8. Ghost is intended to be heavy-metal theater
Forge originally imagined the band and its music as "a theatrical piece," he said. "Ever since I was a kid, I've liked going to musicals. There was something very enthralling within Cats." At the beginning of Ghost's career, Forge had modest expectations. He thought if Ghost could just get a record deal, he'd be happy to do five performances a year. "I wanted to create this thing."

9. Forge sometimes performs for laughs, but writes very seriously
As the Ghost story has unfolded since 2006, Forge has shown a gift for comedy as he plays with the band's gothic image onstage, on camera and elsewhere in public — but he keeps that separate from the music itself. "I try to refrain from that on albums traditionally," he explained. "The albums are more serious.
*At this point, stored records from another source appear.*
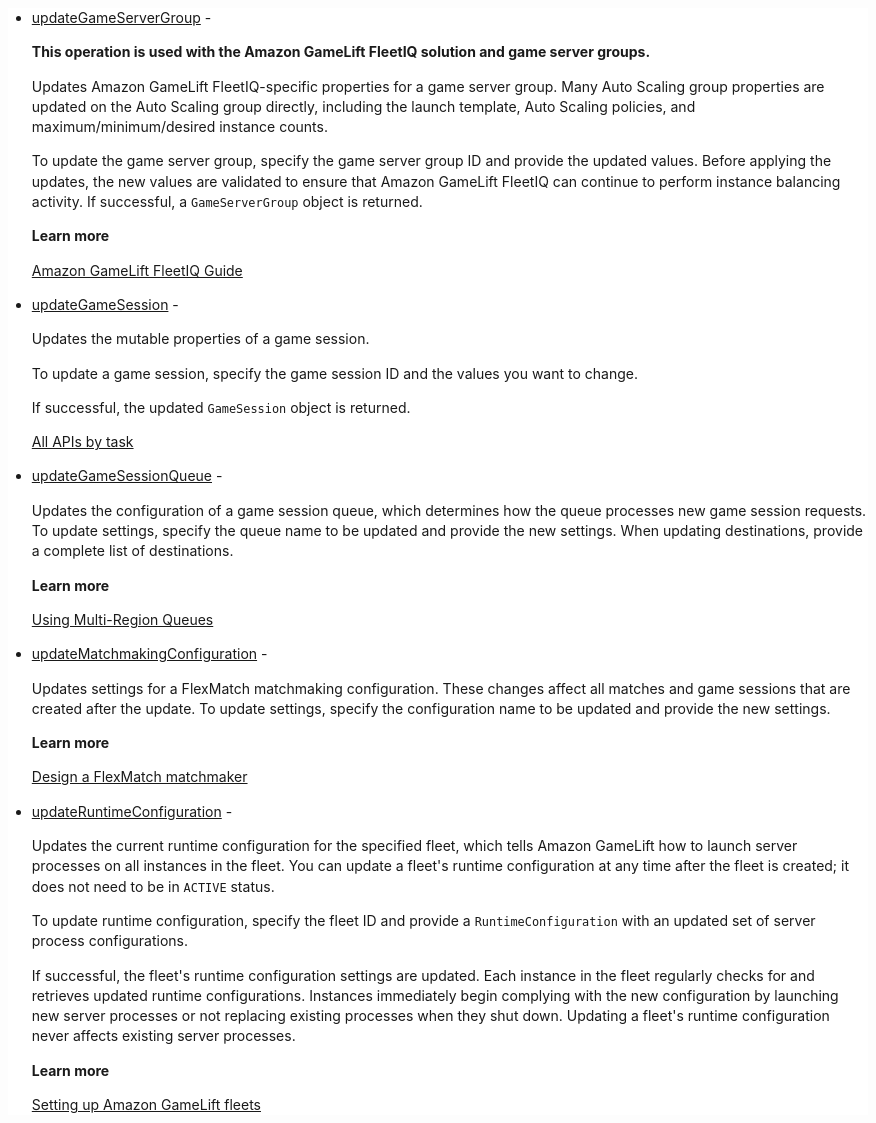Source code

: * [updateGameServerGroup](docs/sdk/README.md#updategameservergroup) - <p> <b>This operation is used with the Amazon GameLift FleetIQ solution and game server groups.</b> </p> <p>Updates Amazon GameLift FleetIQ-specific properties for a game server group. Many Auto Scaling group properties are updated on the Auto Scaling group directly, including the launch template, Auto Scaling policies, and maximum/minimum/desired instance counts.</p> <p>To update the game server group, specify the game server group ID and provide the updated values. Before applying the updates, the new values are validated to ensure that Amazon GameLift FleetIQ can continue to perform instance balancing activity. If successful, a <code>GameServerGroup</code> object is returned.</p> <p> <b>Learn more</b> </p> <p> <a href="https://docs.aws.amazon.com/gamelift/latest/fleetiqguide/gsg-intro.html">Amazon GameLift FleetIQ Guide</a> </p>
* [updateGameSession](docs/sdk/README.md#updategamesession) - <p>Updates the mutable properties of a game session. </p> <p>To update a game session, specify the game session ID and the values you want to change. </p> <p>If successful, the updated <code>GameSession</code> object is returned. </p> <p> <a href="https://docs.aws.amazon.com/gamelift/latest/developerguide/reference-awssdk.html#reference-awssdk-resources-fleets">All APIs by task</a> </p>
* [updateGameSessionQueue](docs/sdk/README.md#updategamesessionqueue) - <p>Updates the configuration of a game session queue, which determines how the queue processes new game session requests. To update settings, specify the queue name to be updated and provide the new settings. When updating destinations, provide a complete list of destinations. </p> <p> <b>Learn more</b> </p> <p> <a href="https://docs.aws.amazon.com/gamelift/latest/developerguide/queues-intro.html"> Using Multi-Region Queues</a> </p>
* [updateMatchmakingConfiguration](docs/sdk/README.md#updatematchmakingconfiguration) - <p>Updates settings for a FlexMatch matchmaking configuration. These changes affect all matches and game sessions that are created after the update. To update settings, specify the configuration name to be updated and provide the new settings. </p> <p> <b>Learn more</b> </p> <p> <a href="https://docs.aws.amazon.com/gamelift/latest/flexmatchguide/match-configuration.html"> Design a FlexMatch matchmaker</a> </p>
* [updateRuntimeConfiguration](docs/sdk/README.md#updateruntimeconfiguration) - <p>Updates the current runtime configuration for the specified fleet, which tells Amazon GameLift how to launch server processes on all instances in the fleet. You can update a fleet's runtime configuration at any time after the fleet is created; it does not need to be in <code>ACTIVE</code> status.</p> <p>To update runtime configuration, specify the fleet ID and provide a <code>RuntimeConfiguration</code> with an updated set of server process configurations.</p> <p>If successful, the fleet's runtime configuration settings are updated. Each instance in the fleet regularly checks for and retrieves updated runtime configurations. Instances immediately begin complying with the new configuration by launching new server processes or not replacing existing processes when they shut down. Updating a fleet's runtime configuration never affects existing server processes.</p> <p> <b>Learn more</b> </p> <p> <a href="https://docs.aws.amazon.com/gamelift/latest/developerguide/fleets-intro.html">Setting up Amazon GameLift fleets</a> </p>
The show is something else."

10. He credits his mom for his success
When Ghost had its first breakthrough, Forge was 29 and had been in bands for years. "I spent a lot of time being unsuccessful," he said, and noted that prior to Ghost, when he was asked what he did for a living his answer was, "I'm a musician. Oh, I'm unemployed." He credited the support of his mother for being essential as he was "going in and out of slackerdom." Winning the Grammy meant "I was a legitimate musician and songwriter now. You can take that to mom."